El balance económico del Ejecutivo saliente es penoso. Tres años, tres desastres rotundos. El ejercicio de 2020 será el tercero consecutivo en que la comunidad catalana, secular vanguardia económica de España, cederá el liderazgo a la madrileña: el sonoro y dramático sorpasso no es inédito, pero esta vez parece consolidarse por su reiteración. Esto no sucede solo ni principalmente por la discutible competencia fiscal de Madrid, ni por las ventajas de la capitalidad procuradas —como sucede también en otros países— a causa de la globalización. Ha ocurrido por la corrupción sistémica combinada con el ensimismamiento, la dejadez administrativa, la inseguridad jurídica creada artificialmente y el desapego de los sucesivos Gobiernos secesionistas hacia la economía y el mundo empresarial. La abrumadora mayoría de las 4.000 empresas huidas desde el referéndum del 1-O de 2017 no han devuelto su sede social a territorio catalán. Y la inversión extranjera decae año tras año en relación con la principal competidora, la Comunidad de Madrid: no hay ahí coartada posible, pues esa inversión es inmune a los incentivos de las exenciones y desgravaciones en los impuestos de patrimonio, sucesiones y donaciones.

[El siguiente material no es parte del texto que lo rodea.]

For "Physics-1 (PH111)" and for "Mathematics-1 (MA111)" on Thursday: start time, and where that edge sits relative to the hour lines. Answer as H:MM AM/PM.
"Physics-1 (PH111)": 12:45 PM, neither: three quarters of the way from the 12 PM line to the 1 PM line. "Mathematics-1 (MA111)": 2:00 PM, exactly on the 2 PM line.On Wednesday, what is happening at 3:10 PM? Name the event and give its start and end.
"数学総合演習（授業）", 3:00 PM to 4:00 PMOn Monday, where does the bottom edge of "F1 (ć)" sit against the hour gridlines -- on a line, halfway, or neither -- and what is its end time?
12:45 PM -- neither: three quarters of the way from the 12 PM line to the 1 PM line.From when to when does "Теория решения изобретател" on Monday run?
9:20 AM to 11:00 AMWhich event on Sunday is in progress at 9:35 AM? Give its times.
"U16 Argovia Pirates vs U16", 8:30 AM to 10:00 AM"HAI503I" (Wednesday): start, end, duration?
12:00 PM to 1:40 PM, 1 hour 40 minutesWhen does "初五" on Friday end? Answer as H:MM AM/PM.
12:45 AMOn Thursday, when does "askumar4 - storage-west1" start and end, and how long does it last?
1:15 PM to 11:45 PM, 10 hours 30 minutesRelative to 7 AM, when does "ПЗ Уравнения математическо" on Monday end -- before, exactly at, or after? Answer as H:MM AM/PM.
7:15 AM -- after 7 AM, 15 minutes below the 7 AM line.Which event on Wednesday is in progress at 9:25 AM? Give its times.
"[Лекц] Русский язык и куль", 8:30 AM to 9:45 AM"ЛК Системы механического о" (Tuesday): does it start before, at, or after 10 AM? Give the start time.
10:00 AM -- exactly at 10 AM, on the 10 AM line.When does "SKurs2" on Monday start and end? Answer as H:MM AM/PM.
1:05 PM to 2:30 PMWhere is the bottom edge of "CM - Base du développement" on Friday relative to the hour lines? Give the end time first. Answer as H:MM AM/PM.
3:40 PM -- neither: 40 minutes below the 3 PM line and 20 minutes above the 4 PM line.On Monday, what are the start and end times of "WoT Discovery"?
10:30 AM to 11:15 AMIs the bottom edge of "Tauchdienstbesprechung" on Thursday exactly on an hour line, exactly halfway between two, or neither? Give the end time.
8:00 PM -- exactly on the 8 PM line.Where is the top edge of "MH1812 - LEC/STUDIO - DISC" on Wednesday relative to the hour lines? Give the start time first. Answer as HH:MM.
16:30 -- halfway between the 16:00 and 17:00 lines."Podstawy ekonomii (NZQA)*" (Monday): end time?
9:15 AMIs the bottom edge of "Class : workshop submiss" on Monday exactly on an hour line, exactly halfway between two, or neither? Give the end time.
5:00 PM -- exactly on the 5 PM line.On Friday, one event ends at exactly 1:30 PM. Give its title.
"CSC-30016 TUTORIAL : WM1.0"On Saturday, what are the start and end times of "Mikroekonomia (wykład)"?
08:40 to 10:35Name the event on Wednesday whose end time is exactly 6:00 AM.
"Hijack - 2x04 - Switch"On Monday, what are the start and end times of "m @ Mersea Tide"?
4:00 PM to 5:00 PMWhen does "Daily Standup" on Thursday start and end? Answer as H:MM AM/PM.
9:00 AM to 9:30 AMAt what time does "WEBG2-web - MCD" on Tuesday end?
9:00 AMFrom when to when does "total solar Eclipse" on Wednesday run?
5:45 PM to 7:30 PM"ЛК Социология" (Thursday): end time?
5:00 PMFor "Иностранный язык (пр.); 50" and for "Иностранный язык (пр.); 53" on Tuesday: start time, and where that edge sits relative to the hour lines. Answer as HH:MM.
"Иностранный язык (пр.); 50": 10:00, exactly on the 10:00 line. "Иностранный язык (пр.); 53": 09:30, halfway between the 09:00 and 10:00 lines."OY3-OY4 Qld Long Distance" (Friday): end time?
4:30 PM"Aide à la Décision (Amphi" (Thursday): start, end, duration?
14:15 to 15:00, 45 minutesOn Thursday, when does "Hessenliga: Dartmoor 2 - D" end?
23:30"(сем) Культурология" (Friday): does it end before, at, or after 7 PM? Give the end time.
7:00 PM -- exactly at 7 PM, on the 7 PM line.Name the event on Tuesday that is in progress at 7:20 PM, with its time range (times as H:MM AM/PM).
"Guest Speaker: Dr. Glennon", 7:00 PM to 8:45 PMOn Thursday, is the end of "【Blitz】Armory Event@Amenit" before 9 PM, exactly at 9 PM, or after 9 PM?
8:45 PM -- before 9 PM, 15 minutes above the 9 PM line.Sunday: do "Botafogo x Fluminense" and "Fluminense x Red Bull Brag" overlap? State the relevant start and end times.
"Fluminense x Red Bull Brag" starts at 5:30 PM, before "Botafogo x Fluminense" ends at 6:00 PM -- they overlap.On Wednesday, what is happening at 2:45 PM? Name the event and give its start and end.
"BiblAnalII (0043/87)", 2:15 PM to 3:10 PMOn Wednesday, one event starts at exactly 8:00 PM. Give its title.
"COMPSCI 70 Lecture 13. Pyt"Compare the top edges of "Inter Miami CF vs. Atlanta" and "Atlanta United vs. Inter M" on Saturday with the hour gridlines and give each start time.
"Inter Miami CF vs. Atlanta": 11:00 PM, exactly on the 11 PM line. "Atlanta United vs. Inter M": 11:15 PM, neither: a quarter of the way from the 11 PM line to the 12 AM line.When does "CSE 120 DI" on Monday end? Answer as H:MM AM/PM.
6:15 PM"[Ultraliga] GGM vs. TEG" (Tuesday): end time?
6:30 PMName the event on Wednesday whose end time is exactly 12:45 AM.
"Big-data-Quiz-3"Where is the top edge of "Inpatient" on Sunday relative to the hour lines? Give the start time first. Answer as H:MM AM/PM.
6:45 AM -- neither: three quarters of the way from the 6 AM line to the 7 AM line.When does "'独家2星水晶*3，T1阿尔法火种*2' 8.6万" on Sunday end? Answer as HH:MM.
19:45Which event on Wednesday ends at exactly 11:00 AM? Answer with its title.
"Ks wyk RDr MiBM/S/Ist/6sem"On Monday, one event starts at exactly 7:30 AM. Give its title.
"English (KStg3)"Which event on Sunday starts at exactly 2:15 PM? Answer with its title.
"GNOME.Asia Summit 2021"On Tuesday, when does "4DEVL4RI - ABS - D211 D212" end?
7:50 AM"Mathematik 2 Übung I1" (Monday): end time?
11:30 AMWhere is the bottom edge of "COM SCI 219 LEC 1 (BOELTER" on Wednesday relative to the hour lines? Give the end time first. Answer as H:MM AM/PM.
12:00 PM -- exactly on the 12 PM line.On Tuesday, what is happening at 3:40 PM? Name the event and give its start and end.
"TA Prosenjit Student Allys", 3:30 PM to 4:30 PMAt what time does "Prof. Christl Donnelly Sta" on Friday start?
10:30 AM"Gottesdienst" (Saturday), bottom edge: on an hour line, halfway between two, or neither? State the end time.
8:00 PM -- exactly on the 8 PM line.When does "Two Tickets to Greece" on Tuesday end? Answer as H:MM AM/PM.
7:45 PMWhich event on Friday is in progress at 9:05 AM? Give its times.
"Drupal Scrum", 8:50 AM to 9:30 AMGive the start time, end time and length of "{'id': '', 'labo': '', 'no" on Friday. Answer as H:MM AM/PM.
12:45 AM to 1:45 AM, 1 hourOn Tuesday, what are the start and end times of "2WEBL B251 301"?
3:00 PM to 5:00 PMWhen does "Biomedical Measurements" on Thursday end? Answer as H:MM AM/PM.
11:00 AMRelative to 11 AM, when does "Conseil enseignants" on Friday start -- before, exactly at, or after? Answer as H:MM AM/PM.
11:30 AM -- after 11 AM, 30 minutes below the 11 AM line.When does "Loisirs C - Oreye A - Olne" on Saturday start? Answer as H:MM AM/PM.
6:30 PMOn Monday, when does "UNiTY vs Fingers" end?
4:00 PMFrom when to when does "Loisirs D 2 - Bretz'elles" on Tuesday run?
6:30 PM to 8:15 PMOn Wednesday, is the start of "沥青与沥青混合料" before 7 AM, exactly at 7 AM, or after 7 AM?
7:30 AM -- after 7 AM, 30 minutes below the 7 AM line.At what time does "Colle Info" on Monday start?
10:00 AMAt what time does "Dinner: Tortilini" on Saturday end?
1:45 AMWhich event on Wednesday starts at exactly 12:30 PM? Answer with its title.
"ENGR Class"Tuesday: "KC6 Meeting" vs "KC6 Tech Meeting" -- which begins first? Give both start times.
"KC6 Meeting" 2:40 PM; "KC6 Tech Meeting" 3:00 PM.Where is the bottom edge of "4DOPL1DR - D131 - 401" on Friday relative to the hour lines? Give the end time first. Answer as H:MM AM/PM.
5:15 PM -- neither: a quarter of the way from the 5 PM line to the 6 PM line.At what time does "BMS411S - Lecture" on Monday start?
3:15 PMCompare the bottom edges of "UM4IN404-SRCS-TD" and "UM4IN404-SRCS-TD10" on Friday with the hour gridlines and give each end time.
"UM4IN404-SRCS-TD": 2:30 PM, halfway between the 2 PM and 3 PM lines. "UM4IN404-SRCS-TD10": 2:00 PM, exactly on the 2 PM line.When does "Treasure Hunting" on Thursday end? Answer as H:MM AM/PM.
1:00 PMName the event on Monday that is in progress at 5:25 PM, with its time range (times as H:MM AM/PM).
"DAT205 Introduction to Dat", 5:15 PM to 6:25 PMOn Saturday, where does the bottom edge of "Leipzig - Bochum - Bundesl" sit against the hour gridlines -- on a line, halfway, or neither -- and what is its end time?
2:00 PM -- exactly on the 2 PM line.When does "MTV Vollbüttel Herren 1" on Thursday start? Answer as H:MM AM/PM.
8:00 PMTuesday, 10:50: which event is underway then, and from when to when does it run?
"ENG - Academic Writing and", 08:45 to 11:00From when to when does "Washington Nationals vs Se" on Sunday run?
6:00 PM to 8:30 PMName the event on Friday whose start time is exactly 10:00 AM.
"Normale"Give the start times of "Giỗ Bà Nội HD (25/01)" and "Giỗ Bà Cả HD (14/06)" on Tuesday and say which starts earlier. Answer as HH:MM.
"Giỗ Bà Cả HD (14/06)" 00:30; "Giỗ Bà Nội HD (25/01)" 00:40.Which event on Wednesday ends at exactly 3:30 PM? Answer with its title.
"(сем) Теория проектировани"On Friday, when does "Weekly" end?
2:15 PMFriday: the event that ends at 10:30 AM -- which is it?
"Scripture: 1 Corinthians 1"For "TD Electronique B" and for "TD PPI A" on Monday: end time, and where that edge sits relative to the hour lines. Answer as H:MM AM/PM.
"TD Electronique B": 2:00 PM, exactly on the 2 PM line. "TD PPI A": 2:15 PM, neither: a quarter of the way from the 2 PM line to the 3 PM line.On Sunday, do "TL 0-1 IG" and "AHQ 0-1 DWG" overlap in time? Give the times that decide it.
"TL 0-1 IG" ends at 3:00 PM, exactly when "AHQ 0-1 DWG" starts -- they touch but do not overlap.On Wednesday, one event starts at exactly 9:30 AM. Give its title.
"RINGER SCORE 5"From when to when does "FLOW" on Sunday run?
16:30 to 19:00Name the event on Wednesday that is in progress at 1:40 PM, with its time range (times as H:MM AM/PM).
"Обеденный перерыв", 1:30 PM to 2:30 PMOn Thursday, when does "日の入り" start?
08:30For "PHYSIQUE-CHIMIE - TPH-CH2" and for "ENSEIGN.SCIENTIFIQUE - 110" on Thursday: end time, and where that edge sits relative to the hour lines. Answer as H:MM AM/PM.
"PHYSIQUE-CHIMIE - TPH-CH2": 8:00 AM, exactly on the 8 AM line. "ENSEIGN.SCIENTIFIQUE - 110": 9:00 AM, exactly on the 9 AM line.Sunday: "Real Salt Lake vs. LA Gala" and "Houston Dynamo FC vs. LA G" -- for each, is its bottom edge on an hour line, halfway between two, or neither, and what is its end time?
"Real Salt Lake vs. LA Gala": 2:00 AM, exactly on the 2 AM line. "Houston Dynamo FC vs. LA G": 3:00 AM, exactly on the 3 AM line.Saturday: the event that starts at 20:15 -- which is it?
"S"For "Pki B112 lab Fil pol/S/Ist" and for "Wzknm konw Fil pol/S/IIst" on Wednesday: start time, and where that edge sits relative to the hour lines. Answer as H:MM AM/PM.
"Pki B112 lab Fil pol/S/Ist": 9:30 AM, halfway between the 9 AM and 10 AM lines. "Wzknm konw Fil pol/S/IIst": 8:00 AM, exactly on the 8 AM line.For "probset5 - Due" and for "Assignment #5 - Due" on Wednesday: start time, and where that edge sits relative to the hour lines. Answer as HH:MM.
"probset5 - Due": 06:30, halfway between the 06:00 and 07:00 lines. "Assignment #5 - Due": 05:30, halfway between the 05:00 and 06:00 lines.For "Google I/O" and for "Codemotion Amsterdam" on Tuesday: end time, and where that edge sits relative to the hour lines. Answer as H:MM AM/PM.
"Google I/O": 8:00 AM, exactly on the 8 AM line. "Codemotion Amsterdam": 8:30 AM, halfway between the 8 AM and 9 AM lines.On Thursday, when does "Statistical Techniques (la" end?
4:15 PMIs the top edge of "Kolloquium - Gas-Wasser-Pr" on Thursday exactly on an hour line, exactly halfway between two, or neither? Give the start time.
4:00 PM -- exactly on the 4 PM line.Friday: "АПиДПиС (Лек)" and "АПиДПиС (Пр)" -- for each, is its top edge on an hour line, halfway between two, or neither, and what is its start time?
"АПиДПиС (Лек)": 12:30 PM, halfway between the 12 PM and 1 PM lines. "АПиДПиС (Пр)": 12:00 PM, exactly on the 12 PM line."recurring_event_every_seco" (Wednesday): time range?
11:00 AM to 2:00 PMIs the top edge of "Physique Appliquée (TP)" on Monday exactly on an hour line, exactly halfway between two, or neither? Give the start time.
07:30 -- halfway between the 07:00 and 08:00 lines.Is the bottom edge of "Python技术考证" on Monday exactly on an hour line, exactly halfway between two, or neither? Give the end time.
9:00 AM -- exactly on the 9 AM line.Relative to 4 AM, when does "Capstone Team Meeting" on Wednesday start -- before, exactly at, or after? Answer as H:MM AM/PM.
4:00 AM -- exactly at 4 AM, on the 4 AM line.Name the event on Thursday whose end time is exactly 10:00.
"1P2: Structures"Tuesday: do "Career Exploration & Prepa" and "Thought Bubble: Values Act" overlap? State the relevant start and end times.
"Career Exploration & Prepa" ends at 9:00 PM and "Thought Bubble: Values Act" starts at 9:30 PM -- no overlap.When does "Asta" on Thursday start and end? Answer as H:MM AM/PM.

Ocho años de numantinismo separatista, además fracturado, redundan ideológicamente en un debilitamiento de sus proclamas. Los partidarios del aislacionismo suman menos que nunca en las encuestas, aunque el arrastre de las siglas, la propaganda sectaria de los medios públicos y una cierta empatía social con las penalidades de algunos dirigentes mantengan paradójicamente altas las cotas de aceptación hacia los partidos que lo postulan.
La imagen moderna, vanguardista y atrevida que políticamente definió ayer a Cataluña ha seguido capotando. La Generalitat no ha recibido una sola visita internacional digna de tal nombre. La fisura social permanece y las instituciones siguen autodesacreditándose: el Parlament, enredado en mociones tan sonoras como inanes; la figura del president, desaparecida como tal —algo que no ocurrió durante la dictadura, gracias a la entereza de Josep Tarradellas—; el entero autogobierno viendo cómo sus (escasas) leyes de nueva factura eran desautorizadas por el Consell de Garanties Estatutàries o desmochadas, a causa de su inconsistencia técnica, por el Tribunal Constitrucional. Y los episodios de violencia callejera —por fortuna contrarrestados en su momento por un conseller, Miquel Buch, a quien esa actitud responsable le costó ser purgado— han sido muy nefastos, aunque pasajeros.
Las elecciones del 14-F permitirían repensar errores y replantear estrategias. Deben celebrarse en todo caso con total garantía de salud pública y seguridad. Ya se deduce de la experiencia a qué resultados abocaría la repetición mimética del pasado modelo de gobernanza. Pero todo está relativamente abierto y hay a disposición de los electores muchas fórmulas, y de distintos signos.